• **Цитируемый отрывок**
- - - -
Ей оказали медицинскую помощь в полном объеме, так с гордостью говорил несколько недель назад лечащий врач, что выписывал ее из инсультного отделения. Видимо, переживания ее выходили за пределы стандартного объема медицинских услуг. Что ж, она подумает, как с этим быть, но только не сейчас — сейчас нет сил. Больная спешила лечь и замереть под больничным одеялом. Словно репетировала небытие, пробовала его на вкус. И находила, в общем, неплохим способом существования. Если сравнивать со страхом и виной, что обрушивались на нее за пределами больничной койки.
«У нее депрессия» — сказала врач реабилитационного отделения, когда они с психологом пили кофе в ординаторской. Психолог кивнула: «Муж ее почему-то сказал, будто врачи решили, что она стала совсем дура после инсульта. Но она не дура. Я делала тесты. И память не так уж пострадала, и внимание сносное. Зато есть патологическое чувство вины, болезненная фиксация на своем состоянии, отсутствие радости от жизни, апатия, адинамия… Лечить-то надо депрессию.» Врач кивнула. Они больше года работали вместе. Понимали друг друга без лишних слов.
Вообще-то антидепрессанты начинают работать на третьей-четвертой неделе от начала приема. Но некоторые пациенты становятся исключением из этого правила. И результат у них заметен к концу первой недели. Этой больной повезло. Антидепрессанты заработали чуть раньше обычного.
Больная нашла на дне косметички помаду. Накрасила губы. Вышла в коридор, добрела несколько десятков метров до окна. Долго смотрела на снег. Увидев сосульки, улыбнулась — как в детстве!
Врач заметила, что больная перестала держаться за стену при ходьбе. И двигаться стала охотно. Попросила пациентка у мужа передать шоколадку, ее любимую, темную с мятой. Передал. Шоколадка стала первой искоркой радости жизни.
Ушел страх. Стало меньше вязкое чувство вины, что засасывало все ее существо, словно болото, и мешало думать о другом, о хорошем. Наладился сон.
Когда она вернулась после реабилитации домой, муж ее не узнал. «Как будто тебе мозги из головы достали, протерли, смазали какие-то шестеренки, провели техобслуживание — и вернули прежнюю мою Иринку!» — дивился он. И радовался, что так ему повезло, что к концу года освободилось место в отделении, что предназначалось какому-то другому счастливчику. Но досталось — его Иринке! Шанс начать жить заново. Драгоценный подарок, что Дед Мороз по ошибке доставил в их дом.
***
Постинсультную депрессию часто пропускают врачи амбулаторного звена — замученным терапевтам и неврологам в поликлинике не до выяснения причин и следствий, им бы с документами разобраться. В стационаре местной ЦРБ тоже было не до тонких движений души пациентки, на этом этапе мало кто из специалистов думает о стратегиях реабилитации. Выжил пациент — и ладно. А что молчит, угрюм, плаксив и переменчив в настроении — так всем сейчас тяжело. Жизнь такая.
- - - -
• **Задание**
Можете дословно процитировать часть отрывка о постинсультной депрессии, начиная со слов «Больная нашла на» и далее вплоть до слов «хорошем. Наладился сон.»?

• **Исходные данные**
- - - -
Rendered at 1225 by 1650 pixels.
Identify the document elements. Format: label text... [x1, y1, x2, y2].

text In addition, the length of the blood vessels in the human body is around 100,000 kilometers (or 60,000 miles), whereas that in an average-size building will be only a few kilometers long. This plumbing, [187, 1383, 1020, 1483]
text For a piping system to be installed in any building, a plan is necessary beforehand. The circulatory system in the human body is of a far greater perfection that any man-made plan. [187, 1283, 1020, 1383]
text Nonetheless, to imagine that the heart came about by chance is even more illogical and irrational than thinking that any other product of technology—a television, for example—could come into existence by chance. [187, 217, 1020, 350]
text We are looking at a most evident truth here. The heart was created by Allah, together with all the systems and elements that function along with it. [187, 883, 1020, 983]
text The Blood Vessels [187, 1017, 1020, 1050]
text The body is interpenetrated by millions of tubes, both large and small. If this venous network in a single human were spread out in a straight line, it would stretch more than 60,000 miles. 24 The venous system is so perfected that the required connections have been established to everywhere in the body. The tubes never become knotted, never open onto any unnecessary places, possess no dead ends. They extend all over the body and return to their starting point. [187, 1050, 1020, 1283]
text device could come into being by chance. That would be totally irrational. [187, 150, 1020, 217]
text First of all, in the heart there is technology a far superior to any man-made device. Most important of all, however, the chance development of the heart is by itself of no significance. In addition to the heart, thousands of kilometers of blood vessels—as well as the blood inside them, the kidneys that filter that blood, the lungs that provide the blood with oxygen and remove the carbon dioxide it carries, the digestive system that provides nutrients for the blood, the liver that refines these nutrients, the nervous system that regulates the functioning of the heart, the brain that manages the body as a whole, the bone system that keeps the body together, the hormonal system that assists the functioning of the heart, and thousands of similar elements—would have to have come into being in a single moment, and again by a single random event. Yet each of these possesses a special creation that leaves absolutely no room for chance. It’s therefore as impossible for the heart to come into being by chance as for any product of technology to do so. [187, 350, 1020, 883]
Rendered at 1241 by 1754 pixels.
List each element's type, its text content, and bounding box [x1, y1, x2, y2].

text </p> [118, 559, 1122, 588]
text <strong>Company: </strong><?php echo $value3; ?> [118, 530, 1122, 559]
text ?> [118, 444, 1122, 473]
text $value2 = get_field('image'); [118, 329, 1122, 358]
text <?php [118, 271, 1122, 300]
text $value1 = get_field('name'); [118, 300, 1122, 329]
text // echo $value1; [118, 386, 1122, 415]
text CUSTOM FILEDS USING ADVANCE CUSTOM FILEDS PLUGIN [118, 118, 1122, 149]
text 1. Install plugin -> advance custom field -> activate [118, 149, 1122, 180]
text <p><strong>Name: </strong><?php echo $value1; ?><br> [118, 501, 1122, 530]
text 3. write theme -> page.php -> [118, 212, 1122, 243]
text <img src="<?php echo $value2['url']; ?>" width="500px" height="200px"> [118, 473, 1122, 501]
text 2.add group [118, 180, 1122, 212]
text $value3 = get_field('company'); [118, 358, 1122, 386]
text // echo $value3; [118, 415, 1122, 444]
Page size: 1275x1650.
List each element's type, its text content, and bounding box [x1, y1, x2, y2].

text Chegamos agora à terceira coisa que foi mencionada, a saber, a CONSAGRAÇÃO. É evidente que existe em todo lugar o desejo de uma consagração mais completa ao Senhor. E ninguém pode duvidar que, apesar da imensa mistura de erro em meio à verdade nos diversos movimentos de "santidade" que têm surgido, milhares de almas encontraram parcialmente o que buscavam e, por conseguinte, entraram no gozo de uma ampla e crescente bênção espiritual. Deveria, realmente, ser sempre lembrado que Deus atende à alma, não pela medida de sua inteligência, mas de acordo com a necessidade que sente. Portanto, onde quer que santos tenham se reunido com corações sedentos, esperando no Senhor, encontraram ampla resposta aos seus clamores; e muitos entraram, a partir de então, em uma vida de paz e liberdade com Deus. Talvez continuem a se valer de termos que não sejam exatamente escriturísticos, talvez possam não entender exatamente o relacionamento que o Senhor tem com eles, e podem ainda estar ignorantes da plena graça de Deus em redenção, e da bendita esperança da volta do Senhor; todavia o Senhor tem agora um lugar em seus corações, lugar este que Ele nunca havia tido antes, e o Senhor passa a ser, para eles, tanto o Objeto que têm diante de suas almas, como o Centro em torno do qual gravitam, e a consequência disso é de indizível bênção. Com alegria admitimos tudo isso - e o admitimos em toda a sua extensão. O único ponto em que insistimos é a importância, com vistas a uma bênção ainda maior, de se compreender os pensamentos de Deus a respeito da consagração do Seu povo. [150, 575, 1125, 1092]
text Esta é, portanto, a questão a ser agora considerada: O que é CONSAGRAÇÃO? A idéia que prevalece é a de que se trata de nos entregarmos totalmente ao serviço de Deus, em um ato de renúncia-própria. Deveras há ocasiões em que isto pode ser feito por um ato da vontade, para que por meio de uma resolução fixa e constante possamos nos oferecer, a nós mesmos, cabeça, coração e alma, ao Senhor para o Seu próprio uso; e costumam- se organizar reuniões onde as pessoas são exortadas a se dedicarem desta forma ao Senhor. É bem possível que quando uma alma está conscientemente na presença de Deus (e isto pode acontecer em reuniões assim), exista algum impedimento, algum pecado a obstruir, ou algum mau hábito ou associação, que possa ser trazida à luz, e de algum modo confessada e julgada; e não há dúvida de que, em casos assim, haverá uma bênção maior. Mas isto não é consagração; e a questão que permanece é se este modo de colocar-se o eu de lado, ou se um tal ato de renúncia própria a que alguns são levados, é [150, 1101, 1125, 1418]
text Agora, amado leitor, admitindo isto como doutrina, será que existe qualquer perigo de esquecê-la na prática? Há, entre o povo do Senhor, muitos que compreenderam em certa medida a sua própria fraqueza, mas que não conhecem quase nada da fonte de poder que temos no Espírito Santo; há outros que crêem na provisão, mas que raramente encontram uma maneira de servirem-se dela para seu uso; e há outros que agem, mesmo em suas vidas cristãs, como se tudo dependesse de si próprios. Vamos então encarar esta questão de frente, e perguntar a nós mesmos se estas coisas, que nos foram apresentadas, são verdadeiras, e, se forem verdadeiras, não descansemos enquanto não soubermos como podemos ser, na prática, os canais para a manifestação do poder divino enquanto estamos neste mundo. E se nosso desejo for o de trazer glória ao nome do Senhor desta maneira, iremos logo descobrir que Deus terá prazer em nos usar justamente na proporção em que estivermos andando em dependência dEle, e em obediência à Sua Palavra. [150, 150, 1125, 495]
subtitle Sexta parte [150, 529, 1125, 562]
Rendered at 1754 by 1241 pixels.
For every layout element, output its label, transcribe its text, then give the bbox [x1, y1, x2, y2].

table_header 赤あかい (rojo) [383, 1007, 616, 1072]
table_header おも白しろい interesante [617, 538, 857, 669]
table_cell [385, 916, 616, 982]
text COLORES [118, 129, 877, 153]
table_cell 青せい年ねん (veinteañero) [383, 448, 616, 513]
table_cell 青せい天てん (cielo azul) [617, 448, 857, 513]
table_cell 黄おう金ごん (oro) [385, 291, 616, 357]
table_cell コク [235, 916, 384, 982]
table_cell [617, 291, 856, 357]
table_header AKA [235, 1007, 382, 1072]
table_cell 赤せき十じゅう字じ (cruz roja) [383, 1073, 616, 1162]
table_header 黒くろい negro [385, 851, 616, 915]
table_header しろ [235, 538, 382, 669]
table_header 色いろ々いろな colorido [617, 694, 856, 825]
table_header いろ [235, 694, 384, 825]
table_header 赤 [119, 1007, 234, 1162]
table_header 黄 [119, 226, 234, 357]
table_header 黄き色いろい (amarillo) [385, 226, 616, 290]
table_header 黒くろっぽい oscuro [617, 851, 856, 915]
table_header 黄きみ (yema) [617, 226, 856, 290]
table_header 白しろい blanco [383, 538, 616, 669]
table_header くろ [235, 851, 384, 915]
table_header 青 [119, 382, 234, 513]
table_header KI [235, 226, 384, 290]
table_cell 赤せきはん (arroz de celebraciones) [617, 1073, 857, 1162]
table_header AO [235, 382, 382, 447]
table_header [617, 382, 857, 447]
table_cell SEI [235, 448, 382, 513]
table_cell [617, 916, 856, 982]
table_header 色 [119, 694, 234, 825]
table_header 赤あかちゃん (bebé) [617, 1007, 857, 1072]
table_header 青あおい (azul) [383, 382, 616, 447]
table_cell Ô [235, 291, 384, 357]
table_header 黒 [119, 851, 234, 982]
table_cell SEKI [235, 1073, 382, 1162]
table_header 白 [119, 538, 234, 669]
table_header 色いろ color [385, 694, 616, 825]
- - - -
• **Письменное решение**
Больная нашла на дне косметички помаду. Накрасила губы. Вышла в коридор, добрела несколько десятков метров до окна. Долго смотрела на снег. Увидев сосульки, улыбнулась — как в детстве!
Врач заметила, что больная перестала держаться за стену при ходьбе. И двигаться стала охотно. Попросила пациентка у мужа передать шоколадку, ее любимую, темную с мятой. Передал. Шоколадка стала первой искоркой радости жизни.
Ушел страх. Стало меньше вязкое чувство вины, что засасывало все ее существо, словно болото, и мешало думать о другом, о хорошем. Наладился сон.